→ Your objective
Locate every line in the records below that contains the string "Format", and copy each of those lines. Case counts.

→ Data
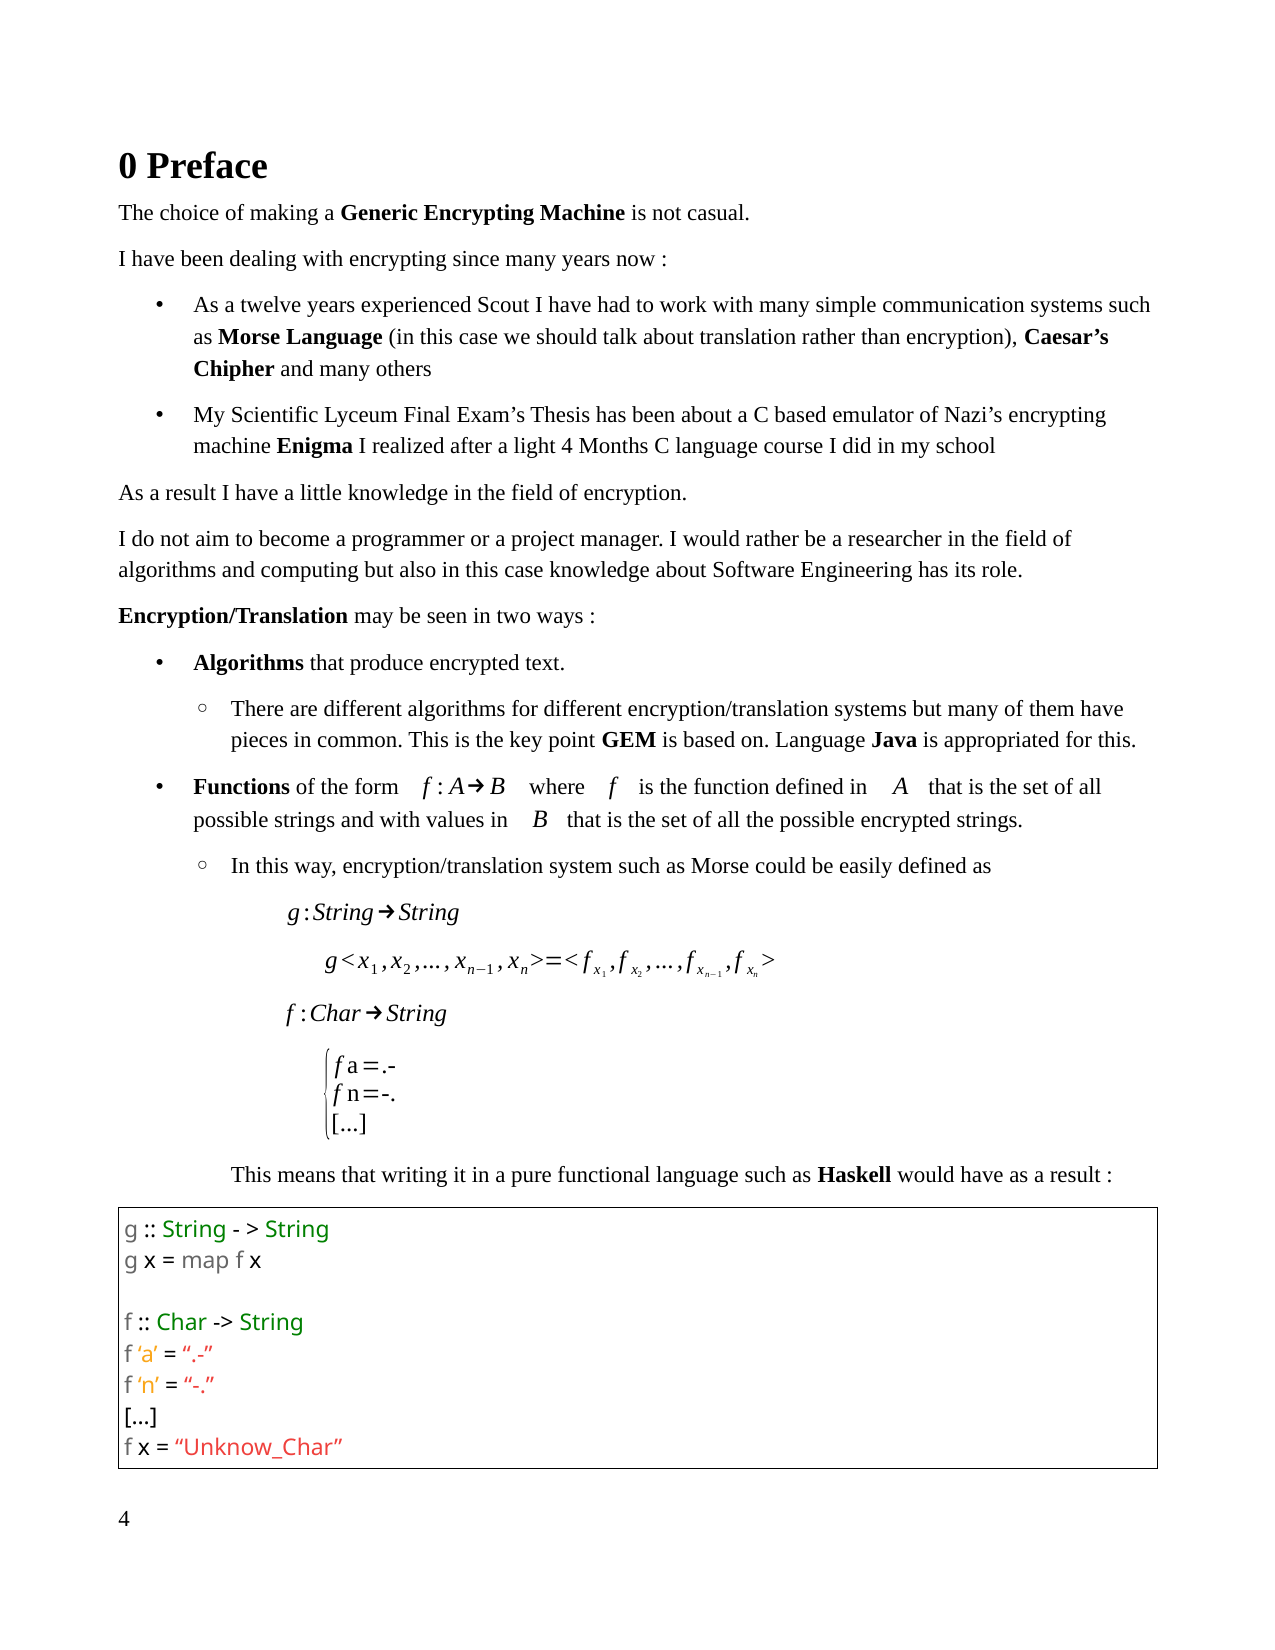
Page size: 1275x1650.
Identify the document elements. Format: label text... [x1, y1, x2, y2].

table_header g :: String - > String g x = map f x f :: Char -> String f ‘a’ = “.-” f ‘n’ = “-.” […] f x = “Unknow_Char” [119, 1208, 1157, 1468]
list Functions of the form where is the function defined in that is the set of all possible strings and with values in that is the set of all the possible encrypted strings. [156, 772, 1157, 833]
list In this way, encryption/translation system such as Morse could be easily defined as [193, 853, 1157, 879]
subtitle 0 Preface [118, 143, 1157, 187]
text I do not aim to become a programmer or a project manager. I would rather be a researcher in the field of algorithms and computing but also in this case knowledge about Software Engineering has its role. [118, 525, 1157, 583]
text I have been dealing with encrypting since many years now : [118, 245, 1157, 272]
text Encryption/Translation may be seen in two ways : [118, 602, 1157, 629]
list Algorithms that produce encrypted text. [156, 648, 1157, 675]
list As a twelve years experienced Scout I have had to work with many simple communication systems such as Morse Language (in this case we should talk about translation rather than encryption), Caesar’s Chipher and many others [156, 292, 1157, 381]
list There are different algorithms for different encryption/translation systems but many of them have pieces in common. This is the key point GEM is based on. Language Java is appropriated for this. [193, 695, 1157, 753]
list My Scientific Lyceum Final Exam’s Thesis has been about a C based emulator of Nazi’s encrypting machine Enigma I realized after a light 4 Months C language course I did in my school [156, 401, 1157, 459]
text As a result I have a little knowledge in the field of encryption. [118, 478, 1157, 505]
text The choice of making a Generic Encrypting Machine is not casual. [118, 199, 1157, 226]
list This means that writing it in a pure functional language such as Haskell would have as a result : [193, 1161, 1157, 1187]
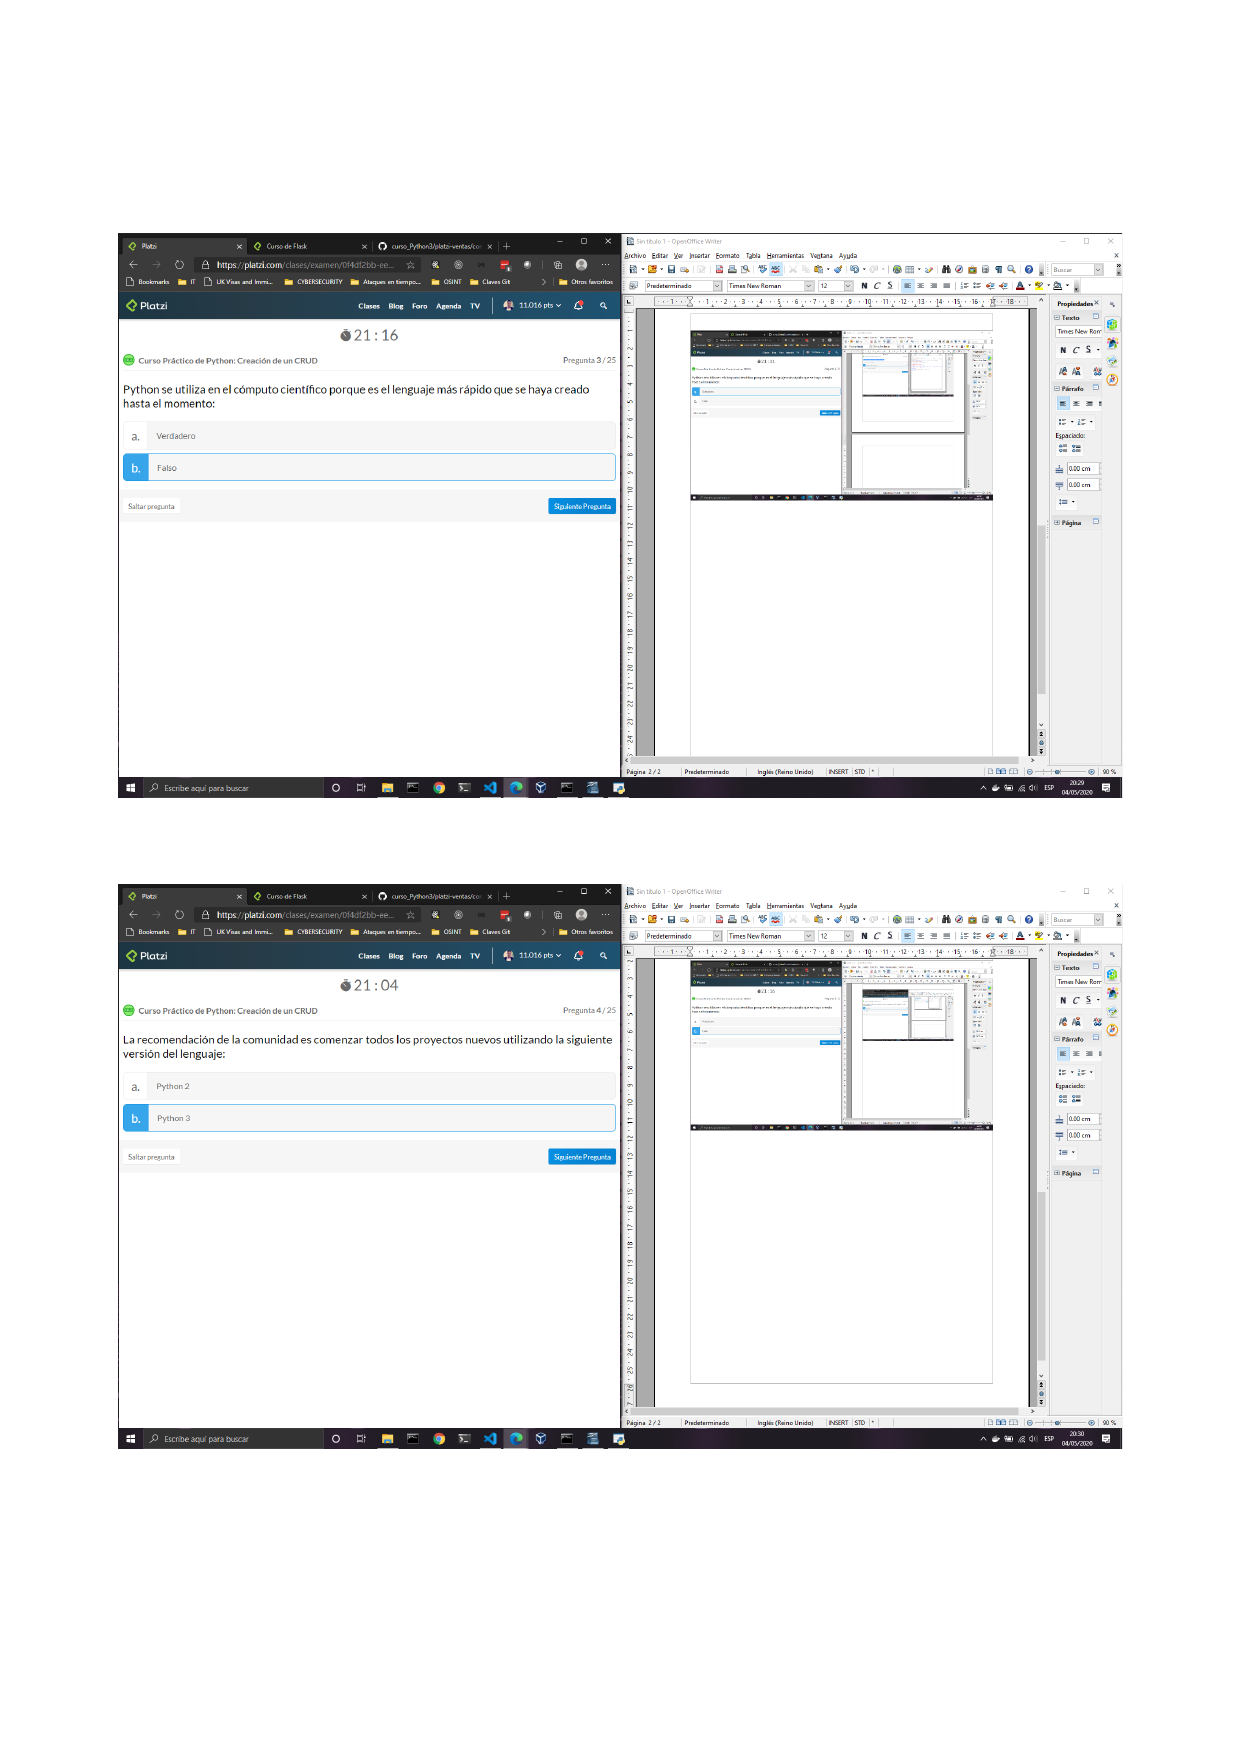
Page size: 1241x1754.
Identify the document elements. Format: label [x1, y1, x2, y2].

picture [118, 884, 1123, 1449]
picture [118, 233, 1123, 798]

→ Answer to the exercise
Identify the document elements. Format: label text... [x1, y1, x2, y2].
Identify the document elements. Format: label [x1, y1, x2, y2].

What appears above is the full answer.